Supplied material:
....................
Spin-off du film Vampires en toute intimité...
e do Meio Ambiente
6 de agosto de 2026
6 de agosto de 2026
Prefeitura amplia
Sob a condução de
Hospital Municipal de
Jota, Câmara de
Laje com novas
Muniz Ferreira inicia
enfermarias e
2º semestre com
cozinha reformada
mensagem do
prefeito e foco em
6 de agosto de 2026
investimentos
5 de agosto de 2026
....................
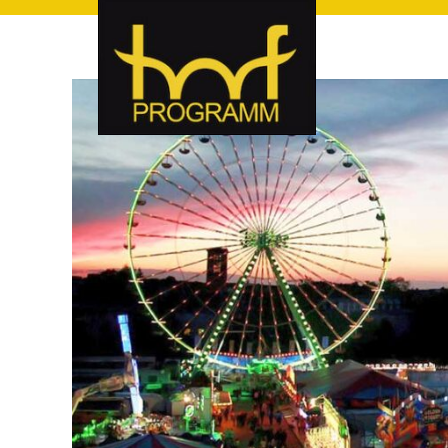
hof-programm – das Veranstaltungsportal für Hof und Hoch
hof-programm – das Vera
....................
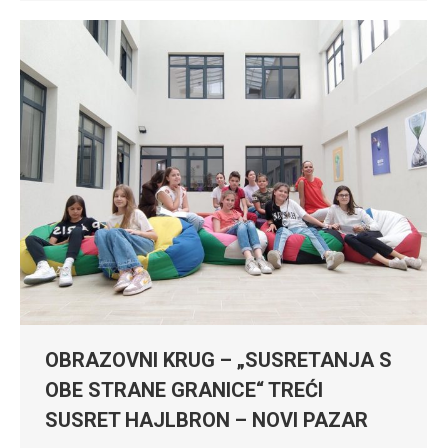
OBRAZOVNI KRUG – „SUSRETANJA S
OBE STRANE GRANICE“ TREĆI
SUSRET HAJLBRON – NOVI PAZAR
....................
Exercise objective:
Everything in the material above from the line that has "Spin-off du film" through the line that has "5 de agosto de 2026" must be duplicated exactly, with no other lines given.

Expected output:
Spin-off du film Vampires en toute intimité...
e do Meio Ambiente
6 de agosto de 2026
6 de agosto de 2026
Prefeitura amplia
Sob a condução de
Hospital Municipal de
Jota, Câmara de
Laje com novas
Muniz Ferreira inicia
enfermarias e
2º semestre com
cozinha reformada
mensagem do
prefeito e foco em
6 de agosto de 2026
investimentos
5 de agosto de 2026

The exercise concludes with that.